Over seemingly banal home movie footage of domestic life, Nobel-prize winning author Annie Ernaux recounts the beginnings of her writing career, and the end of her marriage.

22 June 2023

By Catherine Wheatley

Annie Ernaux in The Super 8 Years © Courtesy of Curzon
Sight and Sound

Words and pictures compete for attention in Annie Ernaux and David Ernaux-Briot’s The Super 8 Years, a documentary that condenses almost a decade into an hour to tell the story of Ernaux’s deteriorating marriage and blossoming career as a writer. Over home movies of Ernaux’s domestic life with her then-husband Philippe Ernaux and sons David and Eric, Ernaux recounts her memories of the period, offering her version of this “family fiction to which each member would later add a subtext”. 
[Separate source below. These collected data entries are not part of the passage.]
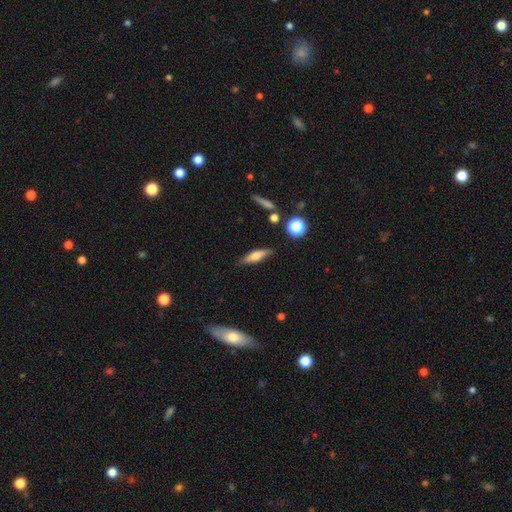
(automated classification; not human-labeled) Morphology: type=smooth (55%); roundness=cigar-shaped (60%); merging=none (83%).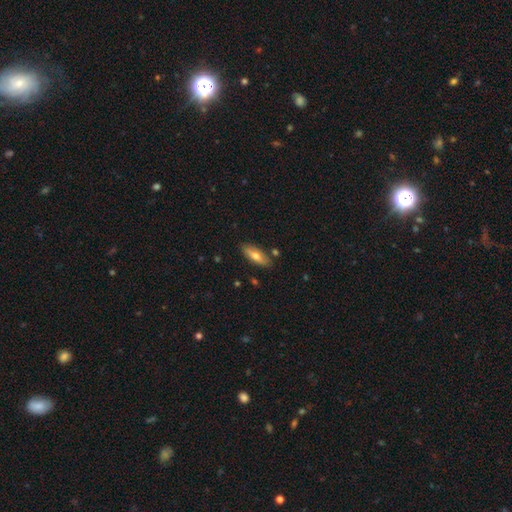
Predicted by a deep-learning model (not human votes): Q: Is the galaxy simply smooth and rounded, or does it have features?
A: smooth — 66%.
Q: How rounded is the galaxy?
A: in between — 61%.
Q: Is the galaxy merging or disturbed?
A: none — 83%.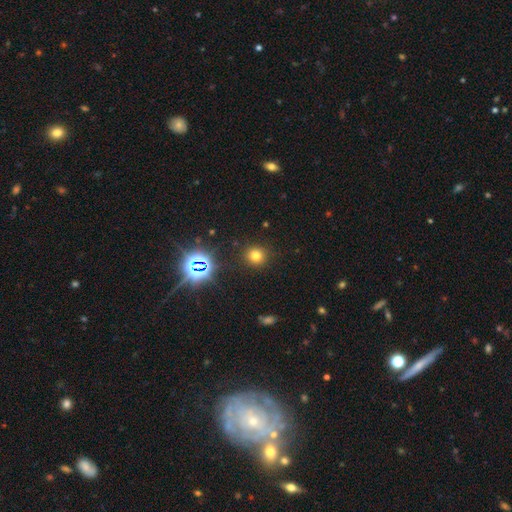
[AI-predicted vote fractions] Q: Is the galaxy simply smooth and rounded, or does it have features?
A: smooth — 71%.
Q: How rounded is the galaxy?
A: round — 90%.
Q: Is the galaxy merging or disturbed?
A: none — 89%.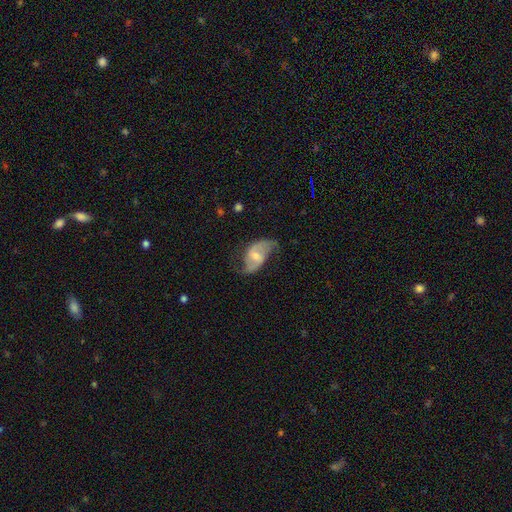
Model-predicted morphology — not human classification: smooth-or-featured: featured or disk: 77% | smooth: 17% | star or artifact: 6%
  disk-edge-on: no: 96% | yes: 4%
    bar: weak: 54% | no: 27% | strong: 19%
    has-spiral-arms: yes: 92% | no: 8%
      spiral-winding: loose: 59% | medium: 33% | tight: 9%
      spiral-arm-count: 2: 89% | can't tell: 5% | 1: 3% | 3: 1% | 4: 1% | more than 4: 1%
    bulge-size: moderate: 49% | small: 38% | none: 7% | large: 5% | dominant: 1%
  merging: none: 63% | minor disturbance: 21% | major disturbance: 13% | merger: 2%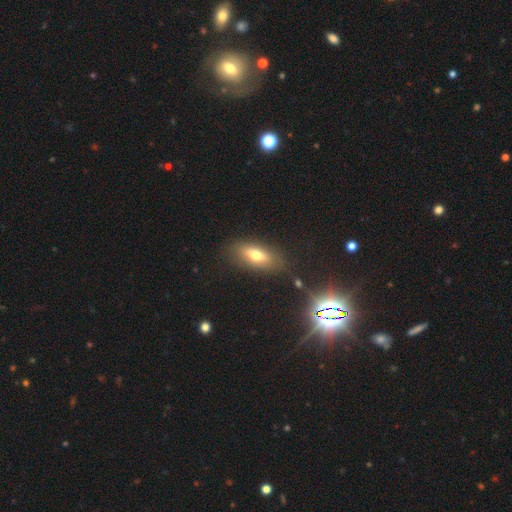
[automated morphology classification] type=smooth (65%); roundness=in between (74%); merging=none (82%).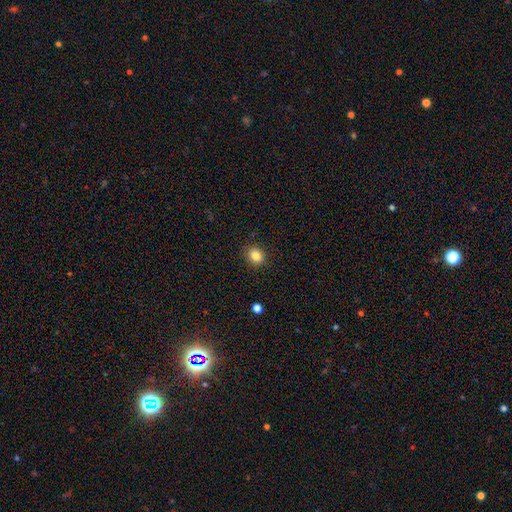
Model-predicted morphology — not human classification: Smooth or featured?
  - smooth: 85% *
  - star or artifact: 10%
  - featured or disk: 5%
How rounded?
  - round: 50% *
  - in between: 49%
  - cigar-shaped: 1%
Merging?
  - none: 88% *
  - minor disturbance: 9%
  - major disturbance: 2%
  - merger: 1%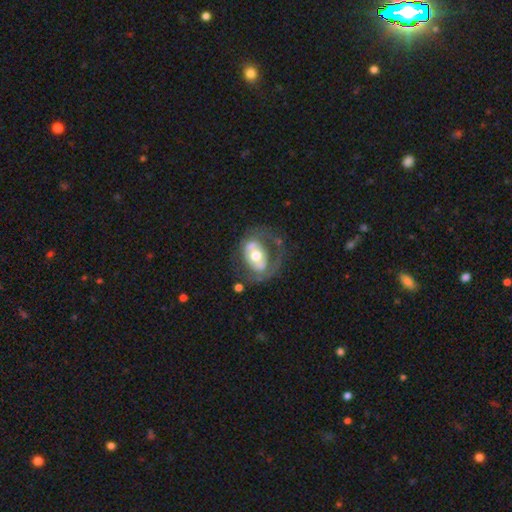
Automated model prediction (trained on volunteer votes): smooth_or_featured: featured or disk (p=0.63) [alt: smooth p=0.31]
disk_edge_on: no (p=0.94) [alt: yes p=0.06]
bar: no (p=0.57) [alt: weak p=0.24]
has_spiral_arms: no (p=0.57) [alt: yes p=0.43]
bulge_size: moderate (p=0.68) [alt: large p=0.20]
merging: none (p=0.50) [alt: major disturbance p=0.26]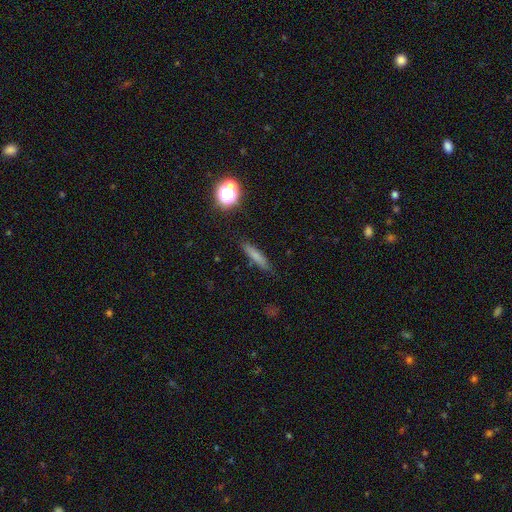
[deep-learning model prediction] smooth 70%, featured or disk 18%, star or artifact 12%. Down the decision tree: how rounded — cigar-shaped (85%); merging — none (83%).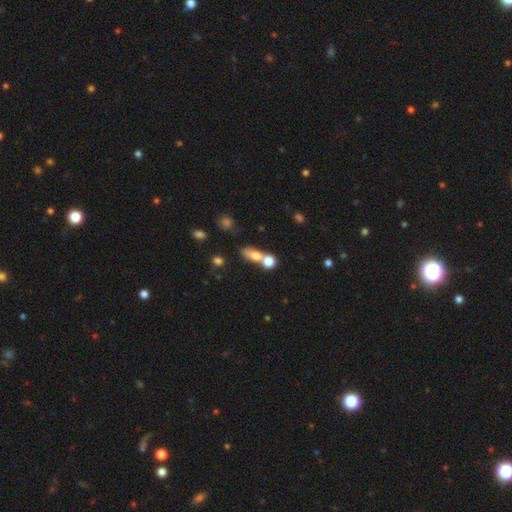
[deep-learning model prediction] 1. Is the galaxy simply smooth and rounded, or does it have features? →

The clash between the written word and the photographic image is exaggerated for non-French speakers, who must read Ernaux’s soliloquy as it moves through the lower third of the screen. Elegantly translated by Alison Strayer (whose translation of Ernaux’s The Years was shortlisted for the 2019 Man Booker International Prize), the subtitles render the voiceover in full, with none of the usual compression, and forcing the viewer – here also a reader – to flutter their gaze between words and images. It’s a deliberate and clever strategy for capturing the two points of view that shape the film. Ernaux tells us that Philippe was the family’s “head-filmmaker”: these are his images, shot without sound. Her words are necessary “to give meaning to this silent time”. 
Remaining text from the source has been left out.